▶ _SOURCE EXTRACT_

DEPARTMENT STORE

The department store is so named for its administrative organization, which combines
centralized marketing, customer service, deliveries, and accounting with separately
managed departments for each type of stock, staffed by specialized buyers and sales
personnel responsible for the unit’s profitability (Clausen, 1985). An index of emerging
monopoly capitalism in the second half of the 19th century, these large-scale retail
enterprises initially grew because of innovative sales practices, such as fixed pricing, free
access to goods, low markups, and liberal rights of return and exchange. Higher sales, in
turn, yielded volume discounts and prompted increased diversification. Urbanization and
population mobility, facilitated by public transportation, were instrumental in their
growth from a single storefront into vast premises occupying an entire city block. So
significant was their effect on the urban fabric that the construction of a new department
store might signal both the demise of smaller establishments and the relocation of entire
shopping districts.
Often opulent in their appointments, these emporia democratized luxury and opened
new avenues of consumption for an upwardly mobile middle class seeking the status of
high fashion at bargain-basement prices. In particular, large stores offered a protected
setting for women shoppers, whose circumscribed lives nevertheless included the
management of household accounts. Attending them were women assistants, whose
consciousness of their requirements and lower wages than their male counterparts spelled
increased profit margins for the retailer. In effect, the department store was one stage on
which some of the major societal changes of the period were enacted (Benson, 1986).

▶ _DATASET EXCERPT_
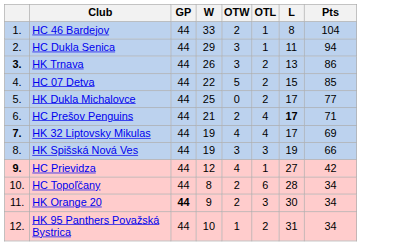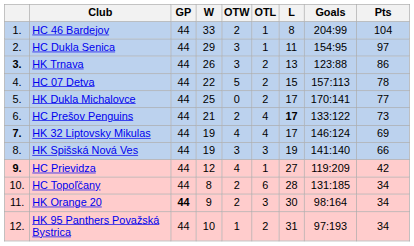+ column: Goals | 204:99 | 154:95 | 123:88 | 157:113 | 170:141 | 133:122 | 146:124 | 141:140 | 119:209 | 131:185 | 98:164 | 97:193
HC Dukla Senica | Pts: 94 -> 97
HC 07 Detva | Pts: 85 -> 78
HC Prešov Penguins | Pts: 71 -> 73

▶ _WRITTEN TASK A_
In the department store passage, why does the department store carry that name? Answer in one to three sentences.
▶ _WRITTEN TASK B_
Answer these questions from the department store passage:
(i) Which innovative sales practices first helped these stores grow?
(ii) What facilitated the urbanization and population mobility behind their growth?
(iii) What did the circumscribed lives of women shoppers nevertheless include?
▶ _WRITTEN TASK C_
Summarize the department store passage in two sentences.

▶ _ANSWER A_
The department store is named for its administrative organization. That organization combines centralized marketing, customer service, deliveries and accounting with separately managed departments for each type of stock. Each department is staffed by specialized buyers and sales personnel who are responsible for that unit's profitability.

▶ _ANSWER B_
(i) Fixed pricing, free access to goods, low markups, and liberal rights of return and exchange.
(ii) Public transportation.
(iii) The management of household accounts.

▶ _ANSWER C_
The department store, named for its mix of centralized services and separately managed departments, grew in the second half of the 19th century through innovative sales practices, volume discounts, and urbanization, until it could fill a city block and reshape shopping districts. These stores democratized luxury for an upwardly mobile middle class, gave women shoppers a protected setting, and employed lower-paid women assistants, making the department store one stage for the major societal changes of the period.